I wasn’t over country music. I could just tell that I wasn’t really fitting into the format super well. We made Stepping Stone, we put it out, it had moderate success on the radio, but not the kind of success that would have made me want to make another country album. It was like, “Country music has been great to me, but there’s some other things that I really want to explore.” We had just finished building our studio in the holler where we live … and nobody was telling me what to do or how to sound. I didn’t have to worry about how much the studio [time] was costing because it was my studio. The first songs that I wrote during that period of time were “Right Here Right Now” and “Nothing But Love.” They were just really soulful, R&B, blue-eyed soul kind of music.
You spoke earlier about being a mom.

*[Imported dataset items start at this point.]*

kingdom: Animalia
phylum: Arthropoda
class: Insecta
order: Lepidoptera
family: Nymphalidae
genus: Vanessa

You and your husband now have three kids. What do you hope for them as they get older?
With our kids, Chuck [Cannon] and I have always felt incredibly fortunate to have actually put bread on the table doing something that we love so deeply. I imagine a utopia where every human being can do that – can put bread on the table doing what they are most passionate about. We have been incredibly fortunate to live that life. It’s not always easy – frequently it is terrifying and brutally difficult – but because it’s our passion it sees us through … If I could hope for anything at all for my children it would be that they could have the opportunity to find that life; to be able to sustain themselves and their families doing some kind of work that they are passionately in love with.